Virginia Beach, Va., is using a hybrid GIS application to improve workflow in the city.
What do you get when you cross stylish desktop GIS with user-friendly Web GIS? For Virginia Beach, Va., the combination has meant lower manpower costs and increased flexibility for everyday users to map and manage the city’s property.
Virginia Beach started using Intergraph’s GeoMedia Smart Client in April. The application distributes the city’s Oracle GIS information to both hardcore and novice GIS users. Now city personnel can more easily update maps without relying on GIS experts, which has led to better workflow and efficiency.
"They can edit the city property layer on the fly and make changes to the city attribute information … without the city GIS department,” said Rob Jessen, the city's GIS coordinator.

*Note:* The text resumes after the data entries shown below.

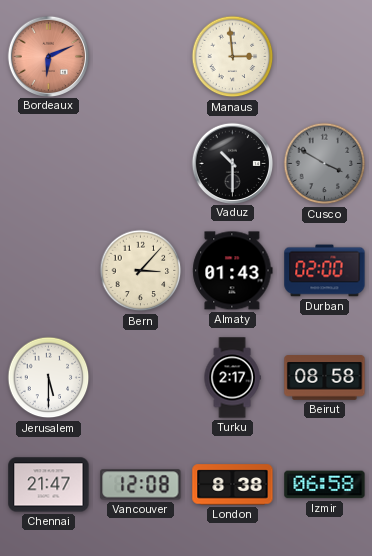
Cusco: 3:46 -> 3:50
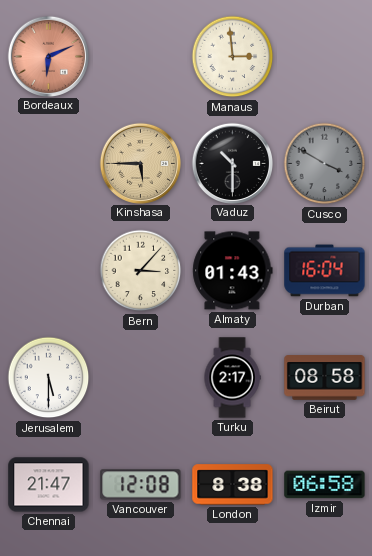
Kinshasa: none -> 5:45
Durban: 02:00 -> 16:04
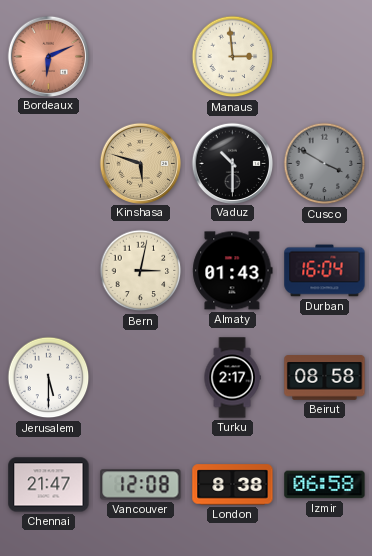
Kinshasa: 5:45 -> 5:48
Bern: 3:07 -> 3:02
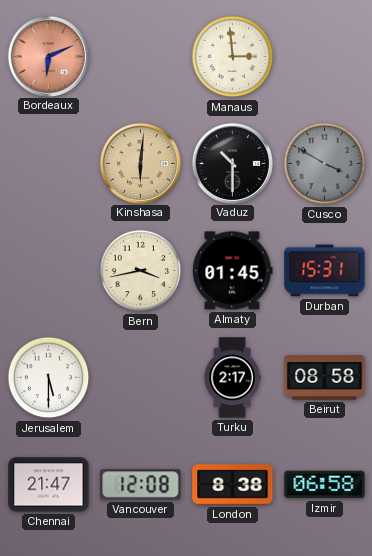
Kinshasa: 5:48 -> 6:01
Bern: 3:02 -> 3:43
Almaty: 01:43 -> 01:45
Durban: 16:04 -> 15:31
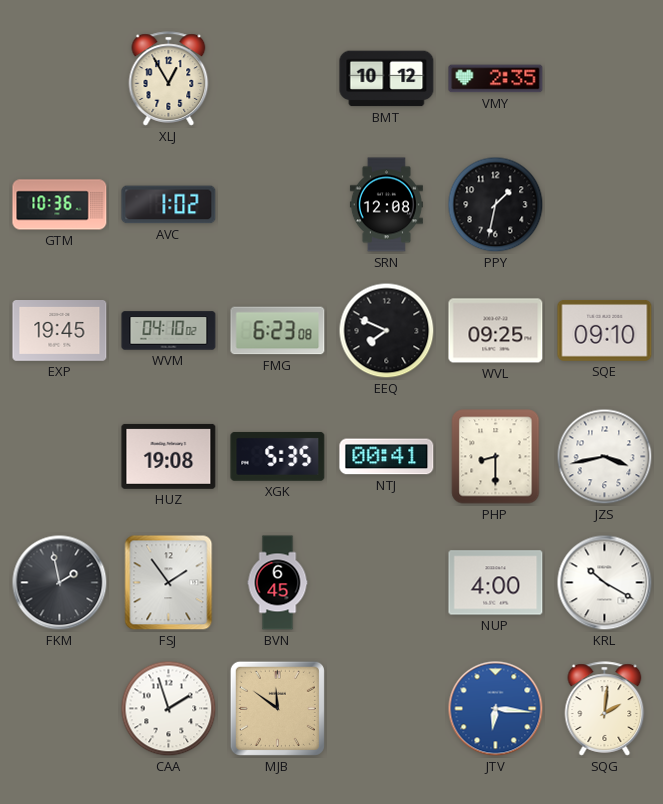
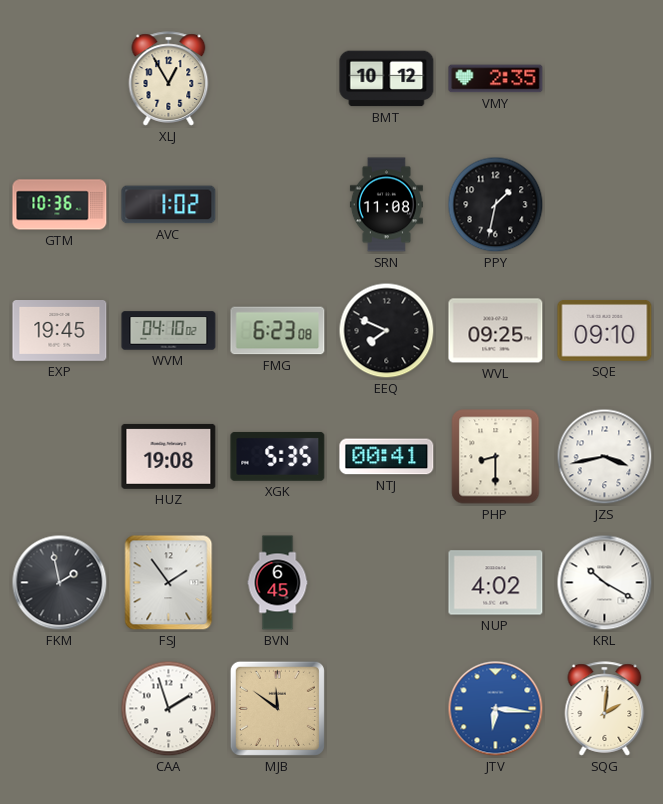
SRN: 12:08 -> 11:08
NUP: 4:00 -> 4:02
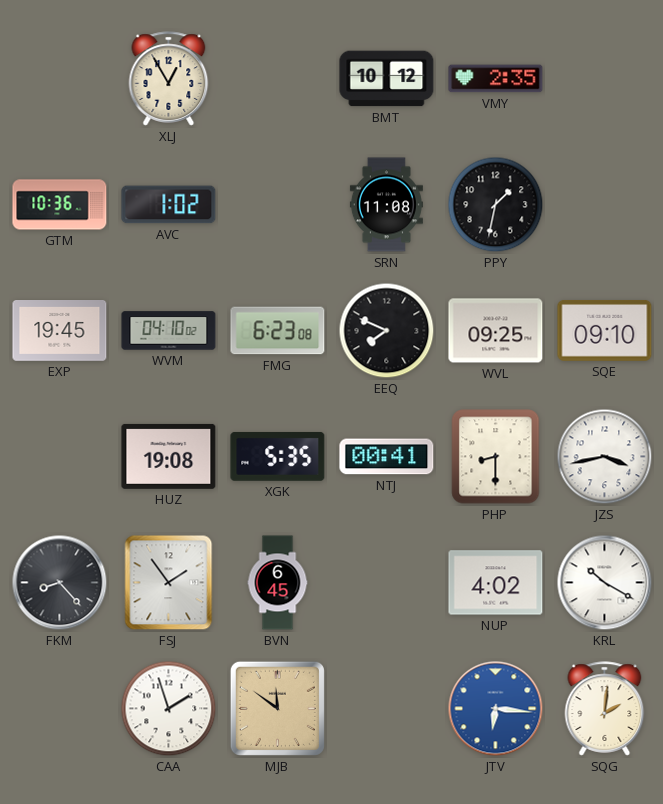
FKM: 1:58 -> 8:23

Prior to using the application, any changes to the city's map had to be done using desktop GIS, which is expensive and requires a user with GIS skill. Now individuals with no GIS credentials can fully edit the map layers they have access to.
For example, in the past, Virginia Beach city staff had to produce an annual map book that detailed yearly changes to the city’s property. Personnel would cull data from email communications and paper maps and manually make the updates over a six-month period. That time investment is no longer needed, since users can use the GeoMedia Smart Client to do the updating as changes happen.

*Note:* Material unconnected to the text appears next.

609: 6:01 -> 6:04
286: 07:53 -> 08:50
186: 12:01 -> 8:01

The technology is a blend of the two GIS worlds because while it connects to the Internet and can be used remotely without any administration or licensing costs like Web GIS, it also has rich editing and stylistic capabilities similar to desktop GIS. Although the city still uses desktop GIS, Jessen said a lot of the GIS work can now be distributed across the city to many users, lessening the impact on the GIS department.
Although the GeoMedia Smart Client has been around for several years, it has come stateside just this year. According to Dave Holmes of Intergraph Business Development, a number of European organizations use the application for asset management, ranging from public works assets to road and rail management. Virginia Beach is one of the first jurisdictions in the United States to use the product.
Virginia Beach plans to use the technology for a variety of purposes: to collect addresses, track real estate transactions and the city's 2,000 parcels, note building inspections and plan fire hydrant locations for commercial buildings.
Using the technology's workflow manager, city staff can also customize forms and displays with XML to tailor the product to the needs of each department. Rob Jessen, the city's GIS coordinator, said he has been able to maintain and change those forms, making it a moldable product for Virginia Beach.
"The big advantage for us is that it is a very flexible configuration," Jessen added.
The GeoMedia Smart Client is still in a pilot phase and is being deployed in Virginia Beach's public works, parks and recreation and economic development departments and the city attorney's office. When the pilot ends in October, the city's fire, planning and public utilities departments will also roll out the application.